Can anyone recommend a wireless 12v prop trigger for a pneumatic prop?


----------



## scoobycraig45

*wireless prop trigger*

you might try going to buttonbanger.com, he has a pretty cool wireless prop trigger setup for your prop....hope this helps.


----------



## BillyVanpire

for my first air prop i used an atx computer power supply i had laying around. most have 9v & 12v wires you can use. to remote control it i used a key-fob outlet controller.

http://www.walmart.ca/en/ip/indoor-power-outlet-with-remote/6000109955000


----------



## Indyandy

I don't have access to ac power, or I would. It needs to be stand alone on 12v.


----------



## BillyVanpire

Oh..battery powered and wireless. I misunderstood.


----------



## Wrexalot

Indyandy said:


> Can anyone recommend a wireless 12v prop trigger for a pneumatic prop?

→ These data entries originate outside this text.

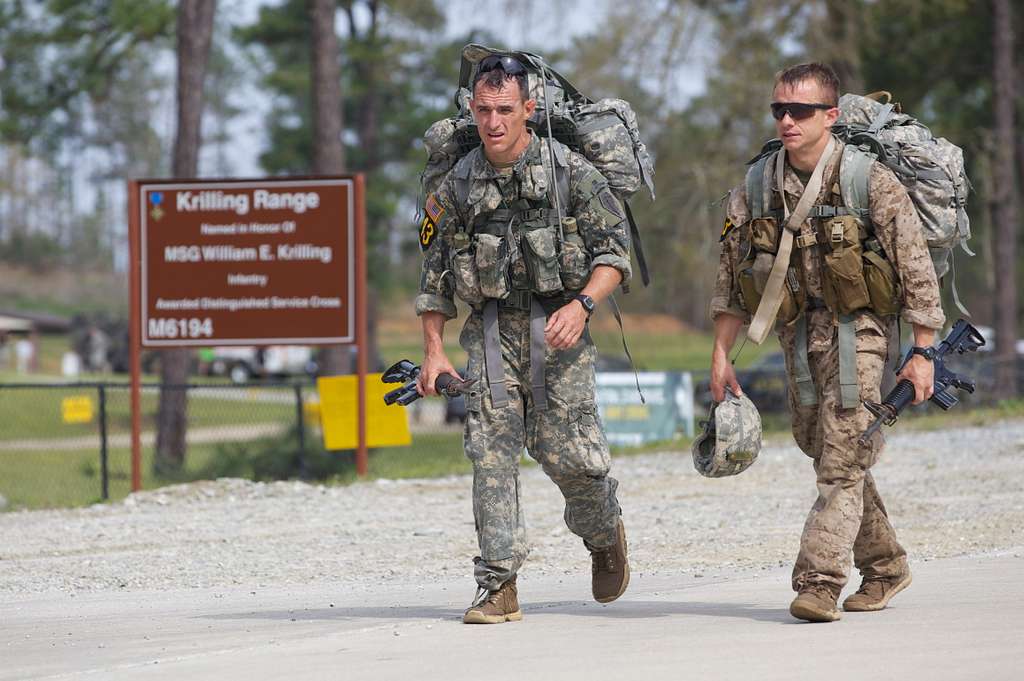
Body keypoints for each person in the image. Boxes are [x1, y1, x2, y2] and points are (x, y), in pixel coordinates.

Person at [708, 63, 944, 623]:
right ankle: (886, 566)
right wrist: (721, 353)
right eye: (779, 110)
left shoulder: (869, 181)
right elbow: (731, 276)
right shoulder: (757, 186)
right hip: (794, 335)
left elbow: (916, 269)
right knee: (826, 446)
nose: (787, 120)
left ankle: (818, 582)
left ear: (831, 116)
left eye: (801, 111)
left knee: (841, 460)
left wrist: (923, 351)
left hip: (858, 333)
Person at [414, 54, 631, 624]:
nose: (493, 121)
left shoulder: (569, 174)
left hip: (560, 331)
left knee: (571, 460)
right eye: (483, 110)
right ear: (472, 110)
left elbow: (614, 254)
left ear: (529, 110)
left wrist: (584, 305)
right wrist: (433, 352)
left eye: (505, 109)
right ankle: (498, 583)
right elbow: (434, 278)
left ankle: (604, 530)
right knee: (490, 454)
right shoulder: (456, 184)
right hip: (489, 333)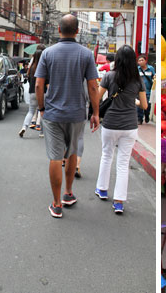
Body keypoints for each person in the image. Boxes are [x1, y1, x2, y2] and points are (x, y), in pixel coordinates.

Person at [35, 14, 100, 219]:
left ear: (59, 29)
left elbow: (38, 84)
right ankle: (68, 193)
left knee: (55, 157)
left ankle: (56, 204)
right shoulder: (86, 54)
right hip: (77, 113)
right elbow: (92, 86)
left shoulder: (47, 53)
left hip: (52, 113)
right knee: (72, 152)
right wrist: (96, 113)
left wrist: (42, 108)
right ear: (78, 31)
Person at [95, 45, 148, 214]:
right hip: (130, 126)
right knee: (123, 163)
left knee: (106, 155)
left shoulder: (109, 76)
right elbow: (145, 105)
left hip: (110, 124)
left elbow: (96, 98)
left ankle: (102, 190)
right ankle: (118, 202)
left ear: (117, 60)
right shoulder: (138, 80)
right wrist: (134, 102)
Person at [18, 49, 43, 138]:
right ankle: (41, 132)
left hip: (32, 92)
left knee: (31, 111)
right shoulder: (44, 67)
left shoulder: (31, 68)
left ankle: (24, 127)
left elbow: (28, 79)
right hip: (42, 92)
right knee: (43, 111)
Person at [137, 54, 155, 125]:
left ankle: (147, 115)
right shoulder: (137, 69)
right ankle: (139, 118)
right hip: (139, 90)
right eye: (139, 61)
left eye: (142, 60)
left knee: (147, 105)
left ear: (146, 61)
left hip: (148, 90)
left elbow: (154, 77)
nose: (140, 62)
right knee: (140, 105)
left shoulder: (151, 69)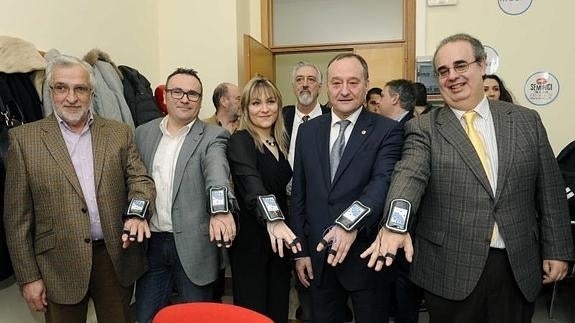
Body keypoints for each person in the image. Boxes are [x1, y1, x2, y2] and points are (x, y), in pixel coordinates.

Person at [362, 33, 575, 323]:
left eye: (461, 65)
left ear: (482, 65)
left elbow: (550, 191)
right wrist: (395, 225)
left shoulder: (526, 121)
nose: (452, 76)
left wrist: (558, 250)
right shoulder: (424, 128)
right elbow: (409, 176)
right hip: (450, 268)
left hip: (517, 264)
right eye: (443, 71)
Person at [3, 54, 155, 323]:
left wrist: (137, 213)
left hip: (114, 258)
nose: (71, 97)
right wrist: (29, 277)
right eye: (62, 88)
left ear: (91, 93)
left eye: (80, 89)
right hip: (57, 265)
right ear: (51, 92)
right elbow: (17, 219)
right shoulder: (25, 140)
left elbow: (140, 181)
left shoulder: (118, 133)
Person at [290, 53, 404, 323]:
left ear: (366, 84)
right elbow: (299, 196)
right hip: (317, 258)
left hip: (365, 257)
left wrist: (349, 223)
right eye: (336, 82)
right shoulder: (308, 131)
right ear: (326, 86)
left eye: (353, 82)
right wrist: (301, 251)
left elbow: (381, 184)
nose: (344, 91)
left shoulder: (386, 130)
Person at [134, 68, 237, 323]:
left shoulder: (214, 136)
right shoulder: (141, 133)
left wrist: (221, 210)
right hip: (153, 244)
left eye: (192, 93)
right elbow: (134, 180)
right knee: (148, 316)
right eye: (177, 92)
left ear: (200, 101)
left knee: (197, 317)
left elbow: (217, 172)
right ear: (165, 97)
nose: (184, 98)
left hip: (194, 246)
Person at [227, 76, 301, 323]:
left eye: (270, 102)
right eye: (256, 103)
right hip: (252, 240)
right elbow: (252, 184)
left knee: (278, 305)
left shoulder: (280, 141)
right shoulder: (241, 140)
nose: (265, 108)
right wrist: (273, 218)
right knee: (253, 312)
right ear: (246, 109)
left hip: (279, 240)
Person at [281, 60, 331, 322]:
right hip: (284, 202)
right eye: (300, 79)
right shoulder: (281, 116)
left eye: (311, 79)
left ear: (320, 86)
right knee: (292, 260)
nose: (305, 83)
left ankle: (320, 308)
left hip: (318, 205)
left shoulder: (333, 117)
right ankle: (303, 304)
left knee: (317, 260)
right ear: (292, 85)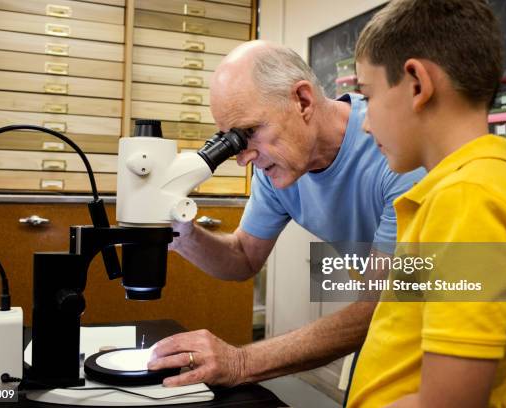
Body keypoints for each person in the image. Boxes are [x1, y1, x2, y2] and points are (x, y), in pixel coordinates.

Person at [146, 40, 424, 387]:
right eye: (230, 140)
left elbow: (380, 303)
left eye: (247, 133)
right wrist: (182, 234)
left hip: (441, 329)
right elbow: (243, 257)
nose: (243, 157)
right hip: (387, 325)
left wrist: (241, 361)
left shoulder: (396, 153)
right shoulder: (278, 167)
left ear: (303, 101)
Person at [347, 0, 506, 406]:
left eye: (368, 96)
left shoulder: (466, 201)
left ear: (417, 84)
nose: (366, 122)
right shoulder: (485, 187)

I use these: http://www.ebay.com/itm/Wireless-Re...2-24V-8A-OY-/271897382098?hash=item3f4e58ccd2

It works great for a wide range of voltages and is CHEAP!


----------



## CelleCasey

Hi everyone...i am new to this forum. I am learning how to build the devices.
Can you please tell me for what kind of Pneumatic you are looking for? Also which type of power supply you will use? Are you looking for half valve controlled pneumatic?


----------